In legal terms, this means that the mens rea for the CFAA is actually "strict liability". Your actual intentions are irrelevant, because it's the intentions of the ignorant that matter. And the ignorant think anything other than clicking on links is unauthorized. Hence, editing the URL field is "intentional unauthorized access".

I have this fantasy that one day Tim Berners-Lee (the designer of the web) gets prosecuted for incrementing the URL to access the next article. In the debate about "how the web works" and "what does authorization mean", Tim will be refering to RFC 2616 which he wrote. However, he'll be found guilty because the ignorant people in the jury box, consisting of his 'reasonable' peers, thinks it works a different way. Tim will say "I designed the web so that people could increment the URL" whereas the jury would claim "no reasonable person would ever increment the URL".

What we have is something akin to the Salem Witch Trials, where a reasonable jury of their peers convicted people for practicing witchcraft. To the average person on the street, computers work by magic, and those who do strange things are practicing witchcraft. Weev was convicted of witchcraft, and nothing more.

That brings me back to my scan of the Internet for the Shellshock bug. The facts are not in doubt. I document exactly what I sent to the web servers. That I didn't intend to "hack" the servers and believed my accessed was "authorized" is likewise clear.

Some of my peers are uncomfortable, though, because the nature of the access is unusual. But they haven't thought things through. This isn't a buffer-overflow remote-code execution, where data becomes code contrary to the expectations of the programmer. Instead, it's code execution according to the intentions of the programmer. Shellshock is a feature whose defined intent was to execute code. Shellshock is fixed by removing a feature from bash that has been used for 20 years. That servers are misconfigured to run shellshock code doesn't make it unauthorized.

Furthermore, there is the "thereby obtains information" clause. If my command were "cat /etc/passwd", I can understand there'd be an issue. In the Weev cause, it's clear that the programmers intended for the iPad account information to be public, but it's clear in this case that nobody intends "/etc/passwd" to be public. But I don't use Shellshock to get the password file, I use 'ping' because clearly pinging is authorized -- because pings are a normal authorized interaction between two computers on the Internet.

If you want to claim that all "code execution" is invalid, then a lot of what we do becomes invalid. For example, our community routinely adds a tick mark ' onto URLs to test for SQL injection. That's technically code execution. By pasting strings, website programmers have implicitly authorized us to run some SQL code, like tick marks. It doesn't mean they've authorized us to execute all code, like getting the password file, or doing the famous "; DROP TABLES Students". But it does mean that they've authorized the principle of running code -- which is why we put tickmarks in URLs with reckless abandon. Heck, when websites are broken, we'll write entire SQL queries to get the information in our account that we believe we are authorized to.

→ **Record list**:

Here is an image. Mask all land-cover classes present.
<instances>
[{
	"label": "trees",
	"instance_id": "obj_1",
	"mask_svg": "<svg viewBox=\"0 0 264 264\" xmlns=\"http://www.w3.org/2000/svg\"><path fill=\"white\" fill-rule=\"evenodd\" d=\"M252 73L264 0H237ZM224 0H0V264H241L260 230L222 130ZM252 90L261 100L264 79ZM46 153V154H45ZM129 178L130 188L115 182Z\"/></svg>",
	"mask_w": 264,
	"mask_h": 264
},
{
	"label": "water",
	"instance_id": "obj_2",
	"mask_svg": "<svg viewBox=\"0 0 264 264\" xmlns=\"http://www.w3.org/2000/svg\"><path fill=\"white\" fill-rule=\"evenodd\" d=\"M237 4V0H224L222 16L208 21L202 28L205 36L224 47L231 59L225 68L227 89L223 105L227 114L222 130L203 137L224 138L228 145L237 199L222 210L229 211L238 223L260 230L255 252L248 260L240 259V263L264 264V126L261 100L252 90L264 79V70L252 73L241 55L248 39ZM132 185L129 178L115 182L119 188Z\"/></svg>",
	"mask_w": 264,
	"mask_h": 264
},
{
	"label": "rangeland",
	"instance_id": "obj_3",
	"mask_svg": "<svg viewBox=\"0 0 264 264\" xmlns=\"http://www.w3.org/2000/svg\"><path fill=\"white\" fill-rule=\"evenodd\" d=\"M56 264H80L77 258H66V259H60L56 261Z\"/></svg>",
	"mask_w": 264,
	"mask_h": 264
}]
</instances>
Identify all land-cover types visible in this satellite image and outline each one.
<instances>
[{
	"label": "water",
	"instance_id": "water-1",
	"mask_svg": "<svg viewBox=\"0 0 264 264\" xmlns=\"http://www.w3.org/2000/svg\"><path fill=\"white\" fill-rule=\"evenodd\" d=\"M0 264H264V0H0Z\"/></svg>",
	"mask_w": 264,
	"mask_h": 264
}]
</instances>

→ **Problem 1**:
From the essay on the CFAA and Shellshock, print the part that opens with the words containing "Furthermore, there is" and closes with "on the Internet.".
→ **Problem 2**:
In the essay on the CFAA and Shellshock, which command does the writer run through Shellshock instead of fetching the password file?
→ **Problem 3**:
Pick up the essay on the CFAA and Shellshock right after its final sentence and write the next part.

→ **Task result 1**:
Furthermore, there is the "thereby obtains information" clause. If my command were "cat /etc/passwd", I can understand there'd be an issue. In the Weev cause, it's clear that the programmers intended for the iPad account information to be public, but it's clear in this case that nobody intends "/etc/passwd" to be public. But I don't use Shellshock to get the password file, I use 'ping' because clearly pinging is authorized -- because pings are a normal authorized interaction between two computers on the Internet.

→ **Task result 2**:
The writer uses 'ping'.

→ **Task result 3**:
At least, that's the narrow reading we've all been using of the CFAA: when they make a website public, and they've configured certain features (albeit without full understanding of their actions), then we feel authorized to use them. It's their responsibility to make thinks explicitly un-authorized, not our responsibility to figure out what's been implicitly authorized. If they put a password on it, we recognize that as "authorization", and we don't try to bypass the password even if we can (even with URL editing, even with SQL code). Conversely, when it's public, we treat things as public. We have simple criteria, "authorized means explicit" and "public means public".

I know that I'm at risk for prosecution of the CFAA, but somebody has to do this. Unless security researchers are free of the chilling-effects of the law, Chinese cyberwarriors and cyberterrorists will devastate our country. More importantly, the CFAA is unconstitutionally vague violating due process, and somebody has to defend the constitution. I can handle getting prosecuted, so I'm willing to stick my neck out.

Update: The point I'm trying to make about 'mens rea' is that it doesn't resolve the ambiguity over "authorization". Some people have claimed that the law isn't void for vagueness, because 'intent' clarifies things. It doesn't. All access is intentional, it's authorization that's the question. If I think I'm authorized, but the law disagrees, then "ignorance-of-law-is-no-excuse" trumps "I thought I was authorized", thus we are right back at strict liability. Only in the case of recklessly clicking on web links is there a difference. Anything more complex that technical people do collapses to ill-intentioned witchcraft.

Thursday, September 25, 2014

Many eyes theory conclusively disproven

Just because a bug was found in open-source does not disprove the "many eyes" theory. Instead, it's bugs being found now that should've been found sometime in the last 25 years.

Many eyes are obviously looking at bash now, and they are finding fairly obvious problems. It's obvious that the parsing code in bash is deeply flawed, though any particular bug isn't so obvious. If many eyes had been looking at bash over the past 25 years, these bugs would've been found a long time ago.

Thus, we know that "many eyes" haven't been looking at bash.

The theory is the claim promoted by open-source advocates that "many eyes makes bugs shallow", the theory that open-source will have fewer bugs (and fewer security problems) since anyone can look at the code.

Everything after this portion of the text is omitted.